In the post on small improvements for Ruby, which prefix does the author recommend for writing octal numbers?

## TEXT PASSAGE
· · · · ·

Sunday, June 25, 2017

11 Small Improvements For Ruby

"HALT! HOO GOEZ THAR?" 😸 by stratman² (2 many pix!) from flickr (CC-NC-ND)

For followup post with some solutions, check this.

A while ago I wrote a list of big ideas for Ruby. But there's also a lot of small things it could do.

Kill 0 octal prefix

I'm limiting this list to backwards compatible changes, but this is one exception. It technically breaks backwards compatibility, but in reality it's far more likely to quietly fix bugs than to introduce them.

Here's a quick quiz. What does this code print:

p 0123
p "0123".to_i
p Integer("0123")

Now check in actual ruby and you'll see my point.

If your answer wasn't what you expected, then it proves my point. The whole damn thing is far more likely to be an accident than intentional behaviour - especially in user input.

If you actually want octal - which nobody ever uses other than Unix file permissions, use 0o123.

Add missing Hash methods

Ruby has a bad habit of treating parts of standard library as second class, and nowhere it's more mind boggling than with Hash, which might be the most commonly used object after String.

· · · · ·

[Data items]

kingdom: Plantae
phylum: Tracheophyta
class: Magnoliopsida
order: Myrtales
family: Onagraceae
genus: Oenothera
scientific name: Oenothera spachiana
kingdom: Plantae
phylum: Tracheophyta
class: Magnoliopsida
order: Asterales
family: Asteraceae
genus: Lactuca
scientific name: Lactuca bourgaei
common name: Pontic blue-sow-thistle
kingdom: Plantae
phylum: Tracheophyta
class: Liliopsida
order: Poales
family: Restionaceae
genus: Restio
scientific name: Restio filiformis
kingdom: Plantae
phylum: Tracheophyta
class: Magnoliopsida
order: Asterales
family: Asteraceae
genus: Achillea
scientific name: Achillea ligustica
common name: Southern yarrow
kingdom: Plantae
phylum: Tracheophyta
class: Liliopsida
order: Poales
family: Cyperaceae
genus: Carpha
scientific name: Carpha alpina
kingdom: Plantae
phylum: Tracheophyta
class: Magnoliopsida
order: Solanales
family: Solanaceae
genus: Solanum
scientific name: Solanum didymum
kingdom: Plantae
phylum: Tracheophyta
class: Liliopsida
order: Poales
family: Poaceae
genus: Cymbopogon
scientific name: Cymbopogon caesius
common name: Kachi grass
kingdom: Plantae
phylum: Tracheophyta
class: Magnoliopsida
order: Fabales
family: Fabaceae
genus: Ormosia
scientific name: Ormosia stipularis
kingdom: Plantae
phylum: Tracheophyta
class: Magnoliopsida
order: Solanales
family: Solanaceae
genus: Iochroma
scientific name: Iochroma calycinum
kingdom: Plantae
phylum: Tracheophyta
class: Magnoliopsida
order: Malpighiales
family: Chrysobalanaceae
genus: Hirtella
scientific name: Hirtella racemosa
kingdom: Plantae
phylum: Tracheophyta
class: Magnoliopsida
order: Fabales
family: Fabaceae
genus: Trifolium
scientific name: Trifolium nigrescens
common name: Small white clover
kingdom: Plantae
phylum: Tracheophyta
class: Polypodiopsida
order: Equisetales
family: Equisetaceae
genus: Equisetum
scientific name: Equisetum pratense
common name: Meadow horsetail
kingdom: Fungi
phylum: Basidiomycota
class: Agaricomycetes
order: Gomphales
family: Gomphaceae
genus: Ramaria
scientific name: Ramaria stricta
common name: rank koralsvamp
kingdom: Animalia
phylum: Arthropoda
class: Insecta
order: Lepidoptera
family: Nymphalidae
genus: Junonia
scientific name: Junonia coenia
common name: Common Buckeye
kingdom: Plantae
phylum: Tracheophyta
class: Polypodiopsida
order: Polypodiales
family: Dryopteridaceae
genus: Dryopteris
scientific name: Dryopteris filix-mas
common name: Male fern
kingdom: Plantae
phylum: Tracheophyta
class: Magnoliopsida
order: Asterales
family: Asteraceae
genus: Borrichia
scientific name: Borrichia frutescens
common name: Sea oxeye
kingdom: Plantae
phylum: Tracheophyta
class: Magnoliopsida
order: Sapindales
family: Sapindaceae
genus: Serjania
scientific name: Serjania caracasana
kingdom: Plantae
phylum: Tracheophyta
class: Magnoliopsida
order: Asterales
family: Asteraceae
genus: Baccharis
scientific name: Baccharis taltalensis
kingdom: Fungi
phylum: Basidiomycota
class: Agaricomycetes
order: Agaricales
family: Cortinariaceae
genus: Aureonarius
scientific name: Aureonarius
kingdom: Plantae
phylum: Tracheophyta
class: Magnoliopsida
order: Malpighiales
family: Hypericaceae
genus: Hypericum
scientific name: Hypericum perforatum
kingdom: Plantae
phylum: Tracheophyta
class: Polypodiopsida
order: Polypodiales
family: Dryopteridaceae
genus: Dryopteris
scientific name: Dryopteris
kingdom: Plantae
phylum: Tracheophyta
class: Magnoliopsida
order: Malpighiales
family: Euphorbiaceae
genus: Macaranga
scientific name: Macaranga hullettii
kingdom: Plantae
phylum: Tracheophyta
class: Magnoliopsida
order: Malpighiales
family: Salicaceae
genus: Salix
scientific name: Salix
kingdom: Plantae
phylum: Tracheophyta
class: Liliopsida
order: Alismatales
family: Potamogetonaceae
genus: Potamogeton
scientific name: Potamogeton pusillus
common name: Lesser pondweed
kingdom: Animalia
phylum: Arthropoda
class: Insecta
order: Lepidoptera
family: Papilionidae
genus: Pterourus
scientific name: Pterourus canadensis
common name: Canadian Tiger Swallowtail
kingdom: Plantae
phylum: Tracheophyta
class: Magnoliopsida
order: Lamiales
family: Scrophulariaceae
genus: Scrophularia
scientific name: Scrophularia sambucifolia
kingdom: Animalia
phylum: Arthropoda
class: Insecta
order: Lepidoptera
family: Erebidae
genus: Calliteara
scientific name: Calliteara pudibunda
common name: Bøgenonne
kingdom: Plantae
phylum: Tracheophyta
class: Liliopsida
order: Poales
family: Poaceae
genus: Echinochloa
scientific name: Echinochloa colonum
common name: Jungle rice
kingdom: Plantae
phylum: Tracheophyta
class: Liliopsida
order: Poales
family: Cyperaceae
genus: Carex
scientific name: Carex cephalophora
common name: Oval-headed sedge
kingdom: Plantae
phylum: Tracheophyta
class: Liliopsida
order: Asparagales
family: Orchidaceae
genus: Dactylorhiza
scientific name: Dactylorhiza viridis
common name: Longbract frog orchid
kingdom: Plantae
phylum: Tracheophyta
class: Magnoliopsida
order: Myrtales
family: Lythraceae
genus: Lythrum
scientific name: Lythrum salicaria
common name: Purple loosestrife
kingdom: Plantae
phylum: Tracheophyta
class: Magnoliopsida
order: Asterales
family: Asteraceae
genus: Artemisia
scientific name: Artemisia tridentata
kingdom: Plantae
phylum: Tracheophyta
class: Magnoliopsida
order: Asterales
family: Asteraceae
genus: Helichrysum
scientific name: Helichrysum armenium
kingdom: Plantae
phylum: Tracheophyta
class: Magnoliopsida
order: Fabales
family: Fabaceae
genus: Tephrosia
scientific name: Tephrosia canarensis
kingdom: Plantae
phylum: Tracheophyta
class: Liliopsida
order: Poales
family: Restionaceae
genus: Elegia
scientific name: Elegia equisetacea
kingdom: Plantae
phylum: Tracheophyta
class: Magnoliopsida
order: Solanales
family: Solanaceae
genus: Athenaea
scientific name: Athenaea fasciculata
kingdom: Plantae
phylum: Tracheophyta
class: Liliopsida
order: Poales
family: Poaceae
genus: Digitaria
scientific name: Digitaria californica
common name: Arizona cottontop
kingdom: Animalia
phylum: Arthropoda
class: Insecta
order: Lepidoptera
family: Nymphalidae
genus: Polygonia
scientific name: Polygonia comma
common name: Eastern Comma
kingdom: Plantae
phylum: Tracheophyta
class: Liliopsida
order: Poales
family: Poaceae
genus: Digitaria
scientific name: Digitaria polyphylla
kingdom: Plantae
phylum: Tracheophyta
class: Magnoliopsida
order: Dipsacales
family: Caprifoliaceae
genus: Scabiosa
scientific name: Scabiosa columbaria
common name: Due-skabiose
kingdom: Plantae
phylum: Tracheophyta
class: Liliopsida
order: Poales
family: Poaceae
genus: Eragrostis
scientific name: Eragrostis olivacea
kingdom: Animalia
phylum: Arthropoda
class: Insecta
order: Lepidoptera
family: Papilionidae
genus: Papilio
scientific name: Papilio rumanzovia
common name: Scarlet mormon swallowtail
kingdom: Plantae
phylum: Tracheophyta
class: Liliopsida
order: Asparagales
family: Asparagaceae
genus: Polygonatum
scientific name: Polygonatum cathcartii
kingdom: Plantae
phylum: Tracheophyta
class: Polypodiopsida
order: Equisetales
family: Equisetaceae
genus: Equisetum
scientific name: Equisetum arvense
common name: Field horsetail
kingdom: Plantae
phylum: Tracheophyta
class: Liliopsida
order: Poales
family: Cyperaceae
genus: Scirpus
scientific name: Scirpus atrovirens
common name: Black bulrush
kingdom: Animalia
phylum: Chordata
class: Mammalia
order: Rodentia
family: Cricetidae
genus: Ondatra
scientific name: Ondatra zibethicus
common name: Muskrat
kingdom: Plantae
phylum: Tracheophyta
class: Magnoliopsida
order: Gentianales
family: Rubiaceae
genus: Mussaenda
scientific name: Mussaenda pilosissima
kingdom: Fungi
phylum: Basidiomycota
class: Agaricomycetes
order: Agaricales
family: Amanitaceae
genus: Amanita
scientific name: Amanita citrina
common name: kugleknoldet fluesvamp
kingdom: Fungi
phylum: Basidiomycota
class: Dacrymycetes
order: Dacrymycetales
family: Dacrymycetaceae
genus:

· · · · ·

## THE SOLUTION
The author recommends the 0o prefix, as in 0o123.